### Material provided

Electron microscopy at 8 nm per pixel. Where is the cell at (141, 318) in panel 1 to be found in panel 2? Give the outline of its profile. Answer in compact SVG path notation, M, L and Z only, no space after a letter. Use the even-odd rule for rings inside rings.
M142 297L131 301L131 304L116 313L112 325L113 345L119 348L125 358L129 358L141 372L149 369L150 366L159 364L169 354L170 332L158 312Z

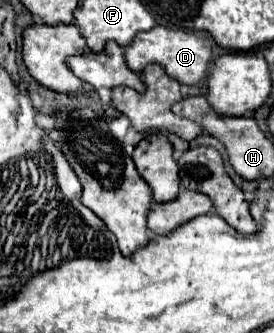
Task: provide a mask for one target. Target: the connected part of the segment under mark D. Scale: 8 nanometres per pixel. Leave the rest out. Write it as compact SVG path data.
M155 26L151 30L139 32L139 36L135 36L131 46L125 48L125 60L133 72L141 72L143 66L147 66L151 62L161 64L171 78L179 80L181 84L193 86L193 84L199 84L207 74L207 66L211 60L211 44L205 36L195 34L195 32Z

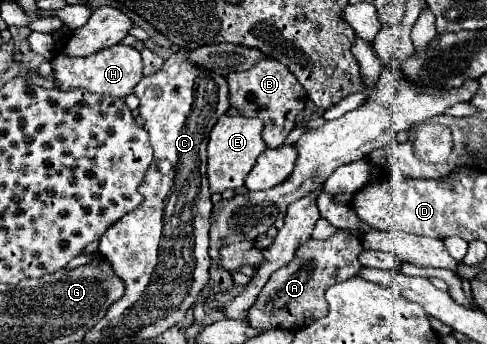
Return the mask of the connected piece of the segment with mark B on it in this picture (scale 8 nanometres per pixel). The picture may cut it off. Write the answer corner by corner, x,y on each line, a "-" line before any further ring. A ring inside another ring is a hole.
265,58
265,60
259,60
253,68
245,70
245,72
231,72
227,76
227,84
229,84
231,106
235,110
239,110
241,116
259,118
265,124
263,140
265,140
267,148
283,146
285,138
295,128
297,114
303,110
305,100
307,100
303,86
289,72
289,68
281,62

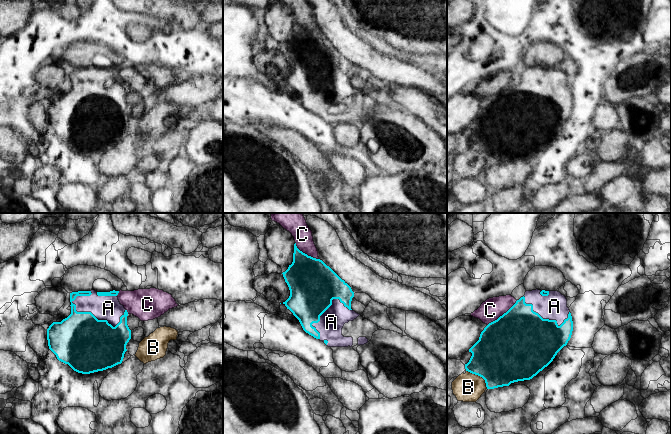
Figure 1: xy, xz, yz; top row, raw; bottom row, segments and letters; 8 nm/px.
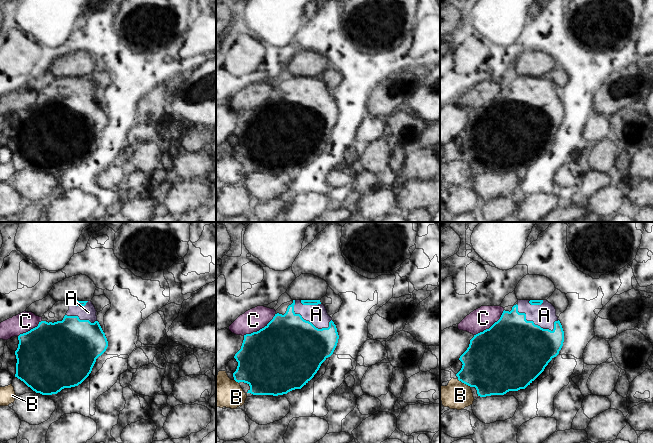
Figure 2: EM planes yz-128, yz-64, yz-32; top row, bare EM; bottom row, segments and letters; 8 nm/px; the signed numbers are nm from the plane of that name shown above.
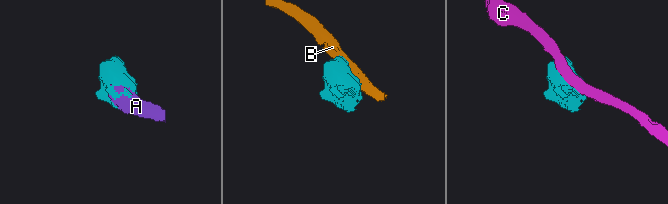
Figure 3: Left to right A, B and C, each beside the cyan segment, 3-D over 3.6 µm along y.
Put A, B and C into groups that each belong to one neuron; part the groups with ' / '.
A / B / C

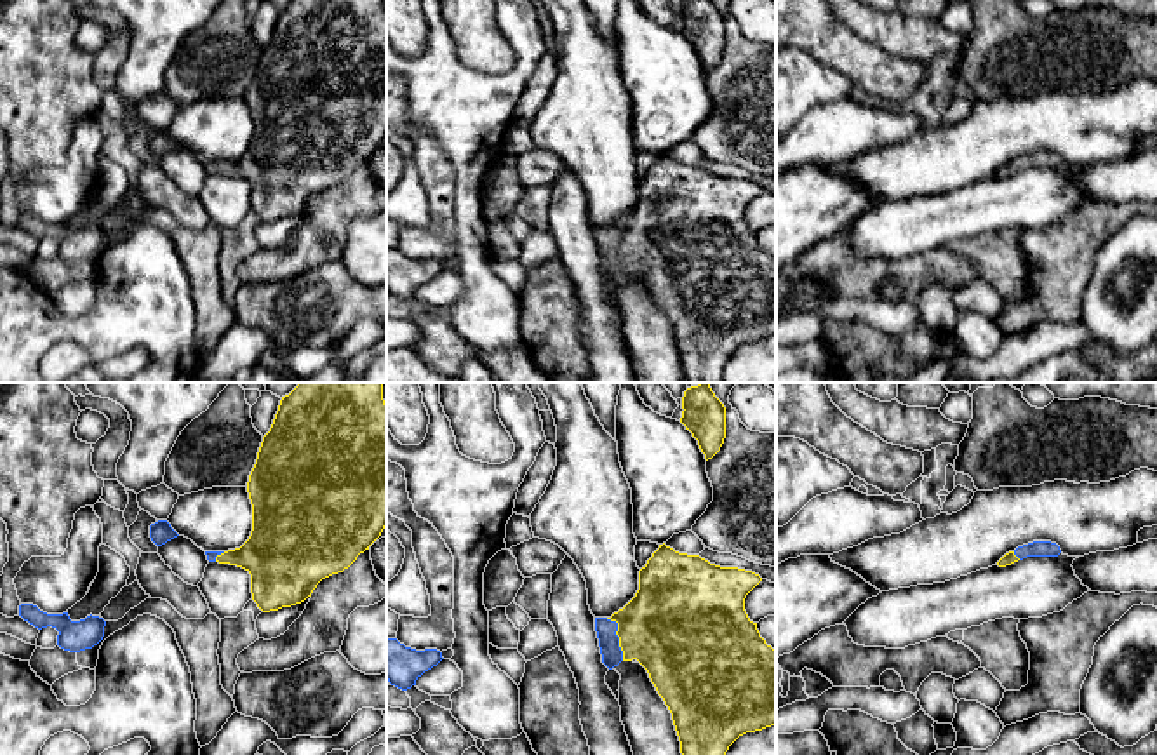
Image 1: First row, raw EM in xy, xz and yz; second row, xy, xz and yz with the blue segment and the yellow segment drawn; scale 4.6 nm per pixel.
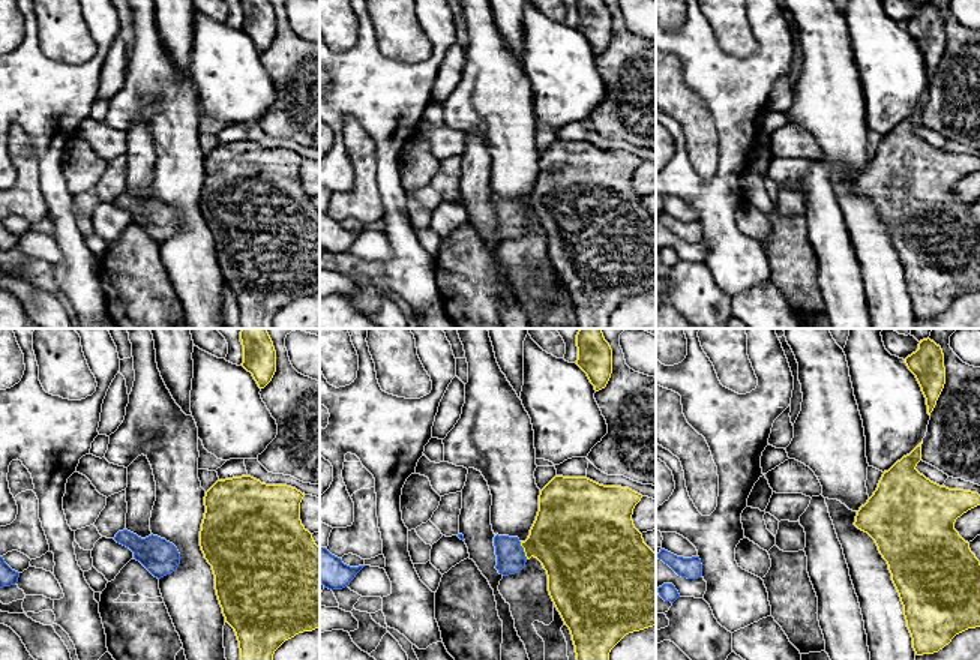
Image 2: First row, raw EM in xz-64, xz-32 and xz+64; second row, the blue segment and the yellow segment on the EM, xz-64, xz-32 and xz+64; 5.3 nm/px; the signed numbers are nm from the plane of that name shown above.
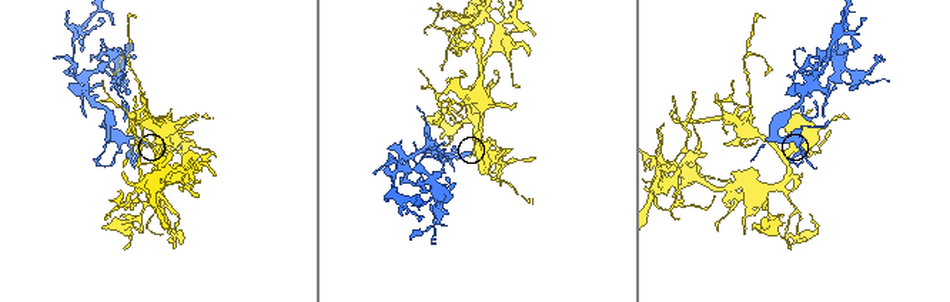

######

◆ Your goal
Using the records above, copy every line that has the word "from" in it.

◆ Answer section
Figure 2: EM planes yz-128, yz-64, yz-32; top row, bare EM; bottom row, segments and letters; 8 nm/px; the signed numbers are nm from the plane of that name shown above.
Image 2: First row, raw EM in xz-64, xz-32 and xz+64; second row, the blue segment and the yellow segment on the EM, xz-64, xz-32 and xz+64; 5.3 nm/px; the signed numbers are nm from the plane of that name shown above.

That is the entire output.